[Verilen metin]
Askerî birlikleri şu anda taşıdık. Hem sorunuza da cevap vermiş olayım. Çok daha önceden planlanan Polatlı'da bir Zırhlı Birlikler Eğitim Okulu var. Bakın, şu anda aslında yaptığımız işlerin büyük bir kısmı daha önce planlanmış çalışmalar. Türk Silahlı Kuvvetleri biliyor ki Mamak'ta tank eğitimi yapamazsınız. Yapabilir misiniz yani Mamak'ta tank eğitimi olur mu? Şimdi, bunu planlamışlar, bunu beş sene, on sene önce planlamışlar ama niyeyse bir türlü harekete geçilememiş, geçilememesinin sebebi 15 Temmuzda çıktı ortaya. Şimdi, daha önceden alınan kararlar bir gözden geçirildi ve Polatlı'da şu anda kamulaştırma bitti, orada yeni bir büyük eğitim merkezi yapılacak zırhlı araçlarla ilgili. Şu anda Çankırı'ya taşındık ki Çankırı'dan da şu anda Silopi'ye sevkiyat yapıldı o bölgedeki hareketlilikten dolayı.

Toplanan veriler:

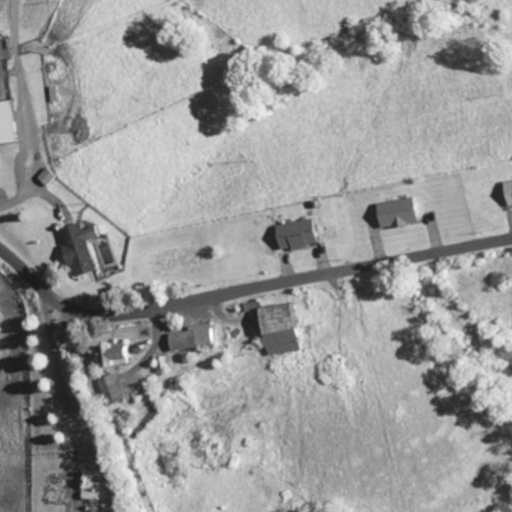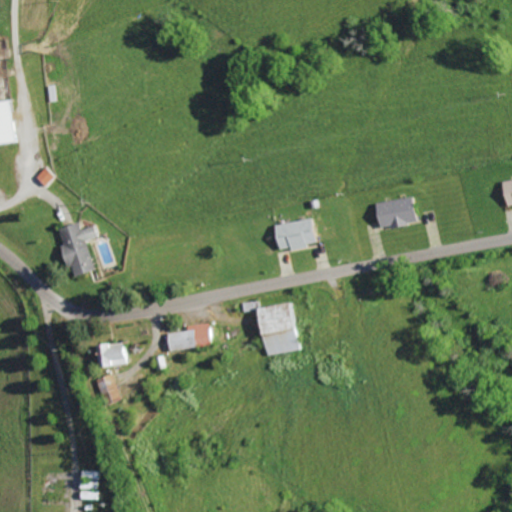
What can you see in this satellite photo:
building: (8, 124)
building: (49, 177)
building: (510, 190)
building: (400, 213)
building: (300, 235)
building: (82, 248)
road: (246, 289)
building: (284, 329)
building: (196, 338)
building: (117, 355)
building: (112, 388)
road: (66, 401)
road: (133, 412)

[Yazılı alıştırma A]
Metne göre şu soruları yanıtlayın:
(i) Polatlı'da hangi okul bulunuyor?
(ii) Türk Silahlı Kuvvetleri, nerede tank eğitimi yapılamayacağını biliyor?
(iii) Çankırı'dan nereye sevkiyat yapıldı?
[Yazılı alıştırma B] Lütfen metinde "Askerî birlikleri şu" ile "bölgedeki hareketlilikten dolayı." arasındaki kısmı, bu ifadeler de dahil olmak üzere aynen yazıya geçirin.

[Alıştırma çözümü A]
(i) Zırhlı Birlikler Eğitim Okulu
(ii) Mamak'ta
(iii) Silopi'ye

[Alıştırma çözümü B]
Askerî birlikleri şu anda taşıdık. Hem sorunuza da cevap vermiş olayım. Çok daha önceden planlanan Polatlı'da bir Zırhlı Birlikler Eğitim Okulu var. Bakın, şu anda aslında yaptığımız işlerin büyük bir kısmı daha önce planlanmış çalışmalar. Türk Silahlı Kuvvetleri biliyor ki Mamak'ta tank eğitimi yapamazsınız. Yapabilir misiniz yani Mamak'ta tank eğitimi olur mu? Şimdi, bunu planlamışlar, bunu beş sene, on sene önce planlamışlar ama niyeyse bir türlü harekete geçilememiş, geçilememesinin sebebi 15 Temmuzda çıktı ortaya. Şimdi, daha önceden alınan kararlar bir gözden geçirildi ve Polatlı'da şu anda kamulaştırma bitti, orada yeni bir büyük eğitim merkezi yapılacak zırhlı araçlarla ilgili. Şu anda Çankırı'ya taşındık ki Çankırı'dan da şu anda Silopi'ye sevkiyat yapıldı o bölgedeki hareketlilikten dolayı.